## EXERCISE INSTRUCTIONS:
Rewrite the lines between the one holding "Beyşehir Belediyesi Kurban Bayramı önc" and the one holding "家具の埃や汚れを拭き取ります。", inclusive, with "Ekipler" changed to "Görevliler" and nothing else altered. Leave the pictures out of your answer.

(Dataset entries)
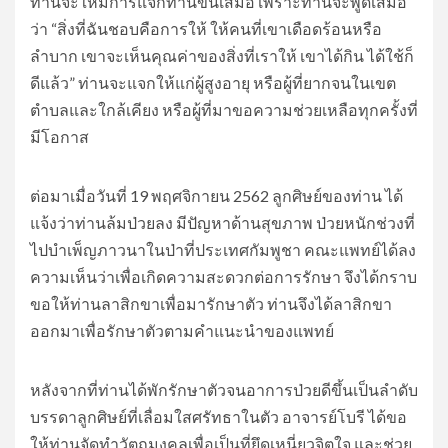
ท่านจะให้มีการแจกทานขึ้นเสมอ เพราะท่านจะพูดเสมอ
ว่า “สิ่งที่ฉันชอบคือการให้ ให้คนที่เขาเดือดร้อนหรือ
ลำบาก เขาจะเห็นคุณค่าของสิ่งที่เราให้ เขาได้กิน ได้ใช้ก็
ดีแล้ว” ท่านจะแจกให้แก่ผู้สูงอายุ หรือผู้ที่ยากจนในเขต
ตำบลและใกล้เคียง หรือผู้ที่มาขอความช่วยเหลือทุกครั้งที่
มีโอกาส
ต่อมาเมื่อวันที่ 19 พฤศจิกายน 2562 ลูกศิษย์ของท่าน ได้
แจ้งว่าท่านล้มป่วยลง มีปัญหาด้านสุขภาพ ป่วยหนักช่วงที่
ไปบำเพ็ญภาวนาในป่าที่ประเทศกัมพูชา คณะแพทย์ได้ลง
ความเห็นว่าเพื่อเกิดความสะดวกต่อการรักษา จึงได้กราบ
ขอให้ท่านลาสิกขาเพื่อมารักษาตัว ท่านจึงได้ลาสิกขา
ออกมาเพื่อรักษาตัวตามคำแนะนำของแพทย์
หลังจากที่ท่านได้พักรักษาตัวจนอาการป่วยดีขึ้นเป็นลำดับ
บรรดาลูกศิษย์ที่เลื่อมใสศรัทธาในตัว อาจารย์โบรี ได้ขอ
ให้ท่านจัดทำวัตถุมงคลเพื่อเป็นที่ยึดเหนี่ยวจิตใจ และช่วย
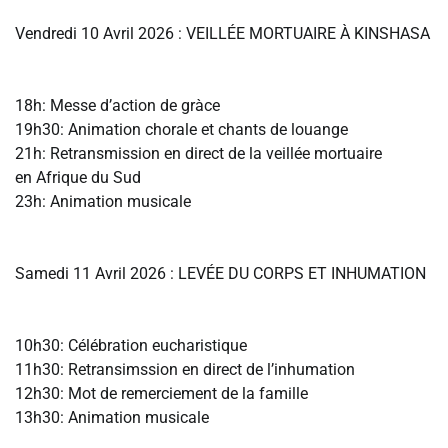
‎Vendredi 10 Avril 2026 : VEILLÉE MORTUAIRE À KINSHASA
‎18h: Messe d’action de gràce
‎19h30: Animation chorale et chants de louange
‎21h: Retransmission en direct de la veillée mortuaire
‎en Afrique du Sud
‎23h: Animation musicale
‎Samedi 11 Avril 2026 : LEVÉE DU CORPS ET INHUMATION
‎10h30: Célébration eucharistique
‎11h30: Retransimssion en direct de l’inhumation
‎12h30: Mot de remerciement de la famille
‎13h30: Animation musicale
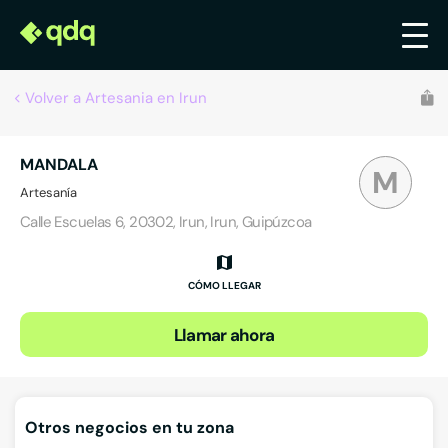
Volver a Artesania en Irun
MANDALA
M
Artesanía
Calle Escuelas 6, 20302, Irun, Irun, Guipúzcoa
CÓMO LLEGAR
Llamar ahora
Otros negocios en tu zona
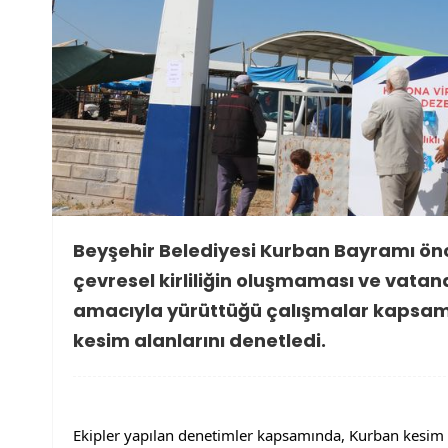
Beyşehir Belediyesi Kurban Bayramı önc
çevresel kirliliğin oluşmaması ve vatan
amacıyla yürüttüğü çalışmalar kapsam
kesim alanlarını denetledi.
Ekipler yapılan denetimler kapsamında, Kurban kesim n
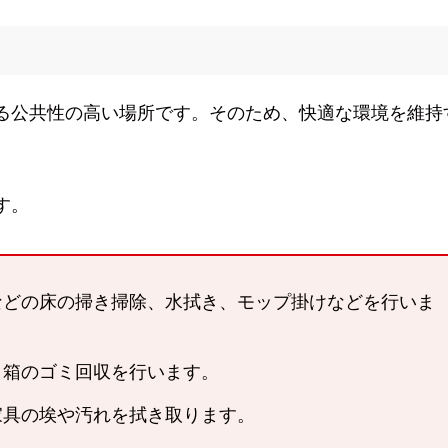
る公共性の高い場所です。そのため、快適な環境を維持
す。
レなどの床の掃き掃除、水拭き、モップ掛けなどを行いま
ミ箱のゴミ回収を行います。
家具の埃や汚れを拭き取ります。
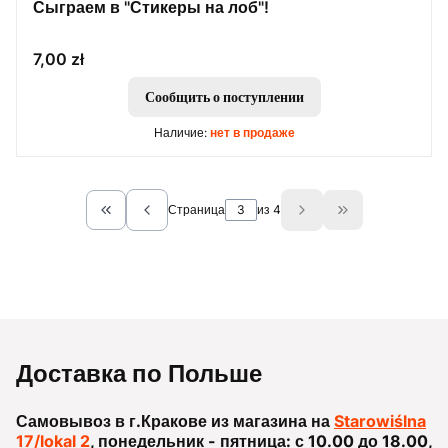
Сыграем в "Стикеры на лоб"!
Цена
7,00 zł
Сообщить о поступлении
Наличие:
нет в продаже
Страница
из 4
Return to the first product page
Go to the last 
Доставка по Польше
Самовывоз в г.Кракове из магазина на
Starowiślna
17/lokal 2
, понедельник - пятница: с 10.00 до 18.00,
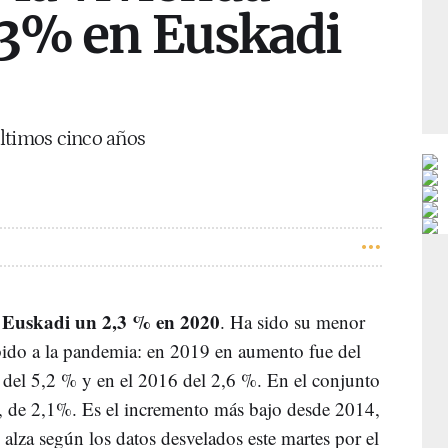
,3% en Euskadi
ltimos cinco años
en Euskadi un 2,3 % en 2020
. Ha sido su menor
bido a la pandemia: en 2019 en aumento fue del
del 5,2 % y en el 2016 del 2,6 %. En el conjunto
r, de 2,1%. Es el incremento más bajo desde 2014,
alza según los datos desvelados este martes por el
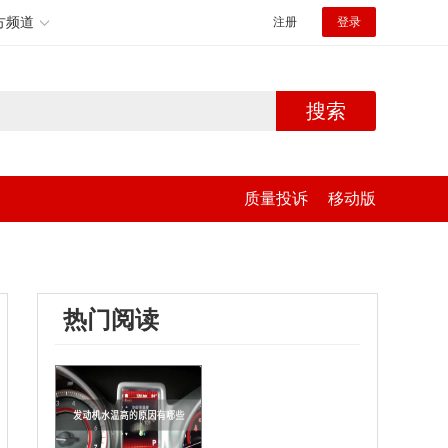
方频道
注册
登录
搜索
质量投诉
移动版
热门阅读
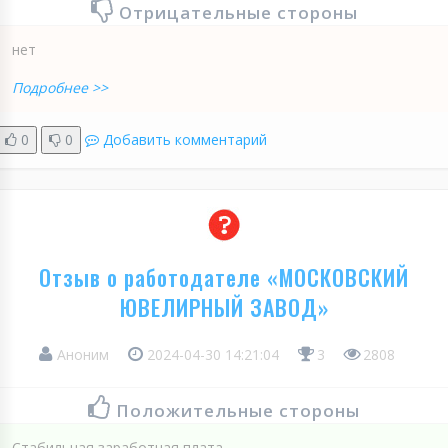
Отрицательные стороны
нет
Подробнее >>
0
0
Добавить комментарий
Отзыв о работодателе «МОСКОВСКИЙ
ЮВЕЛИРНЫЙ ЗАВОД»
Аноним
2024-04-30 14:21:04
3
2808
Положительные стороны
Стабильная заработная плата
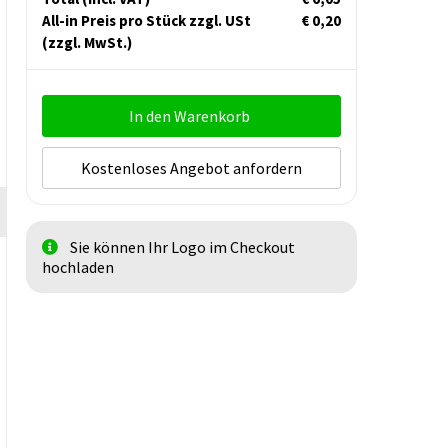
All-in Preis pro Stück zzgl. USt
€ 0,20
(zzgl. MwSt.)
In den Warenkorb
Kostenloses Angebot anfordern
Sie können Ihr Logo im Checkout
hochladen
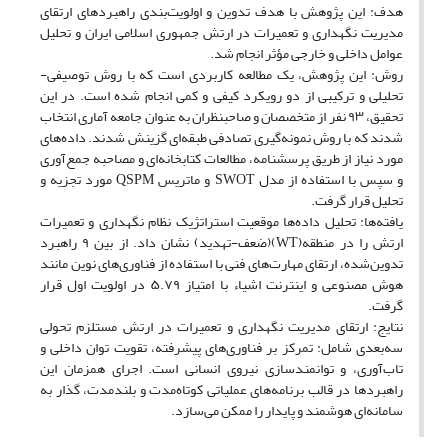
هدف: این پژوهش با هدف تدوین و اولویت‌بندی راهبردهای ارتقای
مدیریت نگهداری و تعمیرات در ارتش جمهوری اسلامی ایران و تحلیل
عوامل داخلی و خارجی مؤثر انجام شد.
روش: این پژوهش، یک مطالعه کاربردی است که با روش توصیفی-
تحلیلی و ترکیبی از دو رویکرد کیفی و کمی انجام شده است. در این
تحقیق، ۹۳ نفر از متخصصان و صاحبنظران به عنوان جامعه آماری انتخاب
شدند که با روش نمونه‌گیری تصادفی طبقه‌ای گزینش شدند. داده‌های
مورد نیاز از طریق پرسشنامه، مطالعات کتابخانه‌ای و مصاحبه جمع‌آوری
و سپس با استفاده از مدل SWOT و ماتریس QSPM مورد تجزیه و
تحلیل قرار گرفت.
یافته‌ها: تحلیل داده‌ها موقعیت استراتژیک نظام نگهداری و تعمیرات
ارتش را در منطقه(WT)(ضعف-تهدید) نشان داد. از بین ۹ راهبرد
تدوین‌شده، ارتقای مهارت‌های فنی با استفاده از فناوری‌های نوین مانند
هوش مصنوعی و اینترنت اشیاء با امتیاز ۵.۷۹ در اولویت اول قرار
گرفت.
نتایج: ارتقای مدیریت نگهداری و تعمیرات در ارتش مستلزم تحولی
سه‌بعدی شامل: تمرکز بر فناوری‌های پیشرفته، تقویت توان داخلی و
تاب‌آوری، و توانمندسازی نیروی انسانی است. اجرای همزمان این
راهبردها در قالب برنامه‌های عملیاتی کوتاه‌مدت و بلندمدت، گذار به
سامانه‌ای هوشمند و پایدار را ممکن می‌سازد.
...
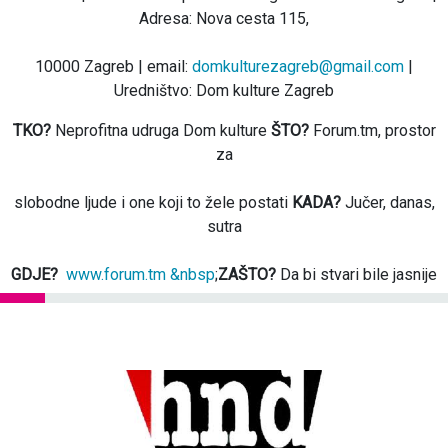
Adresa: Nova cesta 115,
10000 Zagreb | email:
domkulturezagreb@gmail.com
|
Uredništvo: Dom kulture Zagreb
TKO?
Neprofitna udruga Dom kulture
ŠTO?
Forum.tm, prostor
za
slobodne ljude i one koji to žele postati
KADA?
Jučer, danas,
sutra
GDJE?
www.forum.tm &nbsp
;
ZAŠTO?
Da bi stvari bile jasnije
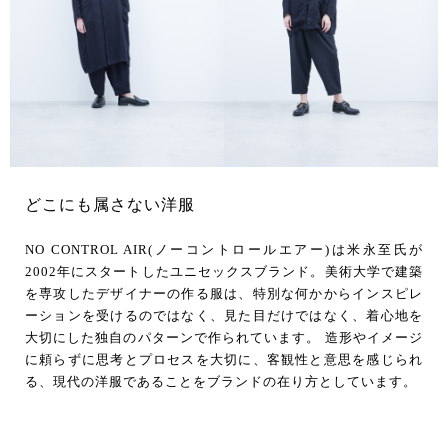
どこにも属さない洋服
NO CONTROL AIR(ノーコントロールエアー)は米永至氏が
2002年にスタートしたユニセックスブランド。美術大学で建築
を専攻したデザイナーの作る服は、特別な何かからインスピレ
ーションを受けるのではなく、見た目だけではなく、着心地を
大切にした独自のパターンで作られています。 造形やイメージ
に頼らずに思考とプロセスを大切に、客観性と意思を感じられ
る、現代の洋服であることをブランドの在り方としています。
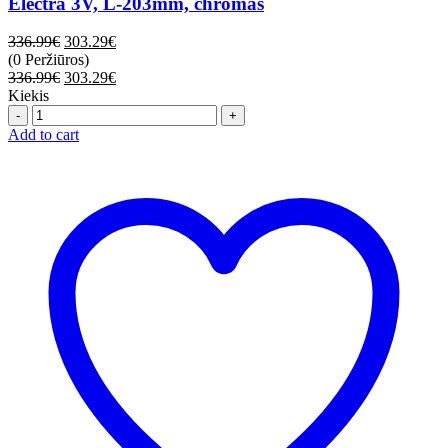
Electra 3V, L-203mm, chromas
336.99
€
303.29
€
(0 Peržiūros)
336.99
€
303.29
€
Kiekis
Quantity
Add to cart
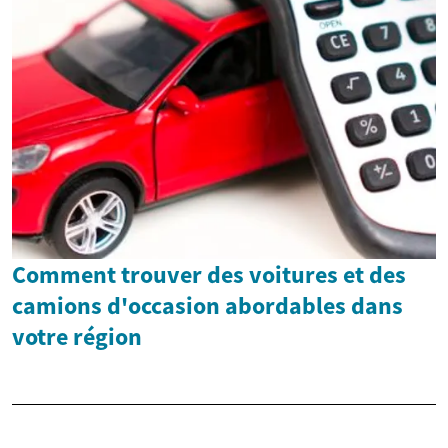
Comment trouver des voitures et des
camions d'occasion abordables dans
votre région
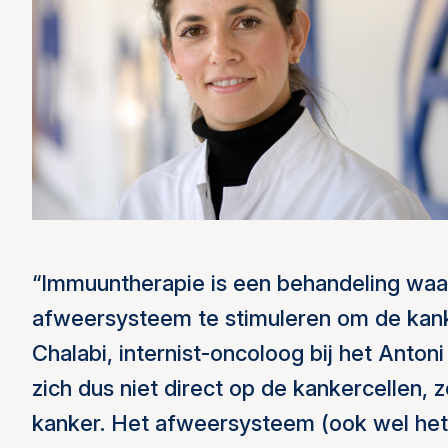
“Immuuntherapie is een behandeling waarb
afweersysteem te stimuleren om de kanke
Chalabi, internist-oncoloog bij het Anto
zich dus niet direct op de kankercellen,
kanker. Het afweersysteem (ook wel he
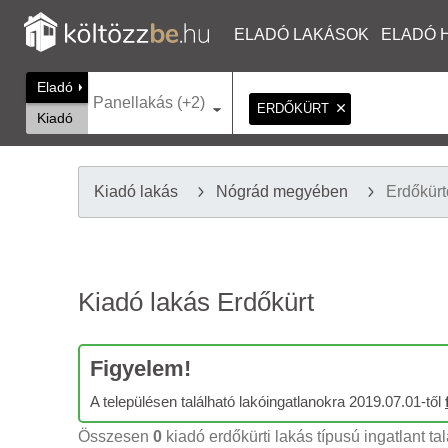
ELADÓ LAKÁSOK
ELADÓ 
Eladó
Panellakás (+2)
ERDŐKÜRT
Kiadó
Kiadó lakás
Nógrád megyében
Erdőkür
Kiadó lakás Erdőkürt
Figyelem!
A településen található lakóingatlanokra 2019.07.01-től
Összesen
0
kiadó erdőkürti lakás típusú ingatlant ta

## WRITTEN RESPONSE:
Beyşehir Belediyesi Kurban Bayramı önc
çevresel kirliliğin oluşmaması ve vatan
amacıyla yürüttüğü çalışmalar kapsam
kesim alanlarını denetledi.
Görevliler yapılan denetimler kapsamında, Kurban kesim n
る公共性の高い場所です。そのため、快適な環境を維持
す。
レなどの床の掃き掃除、水拭き、モップ掛けなどを行いま
ミ箱のゴミ回収を行います。
家具の埃や汚れを拭き取ります。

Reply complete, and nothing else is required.